To do:
A word-for-word copy of the entries, with images excluded, is the expected answer.

Data extracted from a collection:

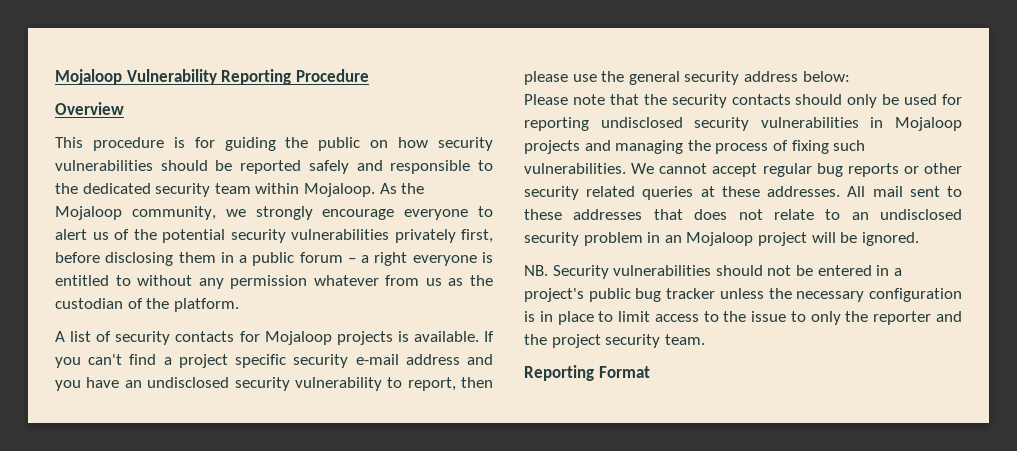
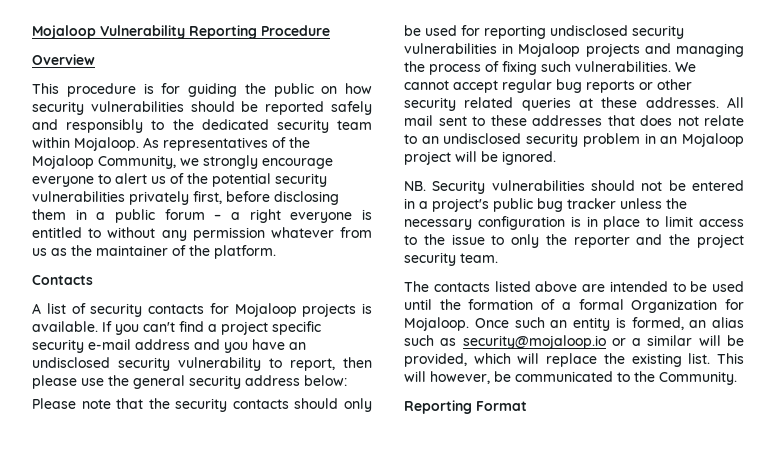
[390,160,471,174] responsible -> [66,119,144,133] responsibly
(397, 188) none -> [163,137,286,151] representatives of
[131,206,216,220] community, -> [98,155,176,169] Community,
[55,298,123,309] custodian -> [96,245,168,256] maintainer
(239, 305) none -> [32,275,93,285] // Contacts
(705, 339) none -> [404,281,744,292] [404,299,744,313] [404,317,744,331] [404,335,744,349] [404,353,744,367] [404,371,737,385] // The contacts listed above are intended to be used until the formation of a formal Organization for Mojaloop. Once such an entity is formed, an alias such as security@mojaloop.io or a similar will be provided, which will replace the existing list. This will however, be communicated to the Community.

Problem solution:
[390,160,471,174] responsible -> [66,119,144,133] responsibly
(397, 188) none -> [163,137,286,151] representatives of
[131,206,216,220] community, -> [98,155,176,169] Community,
[55,298,123,309] custodian -> [96,245,168,256] maintainer
(239, 305) none -> [32,275,93,285] // Contacts
(705, 339) none -> [404,281,744,292] [404,299,744,313] [404,317,744,331] [404,335,744,349] [404,353,744,367] [404,371,737,385] // The contacts listed above are intended to be used until the formation of a formal Organization for Mojaloop. Once such an entity is formed, an alias such as security@mojaloop.io or a similar will be provided, which will replace the existing list. This will however, be communicated to the Community.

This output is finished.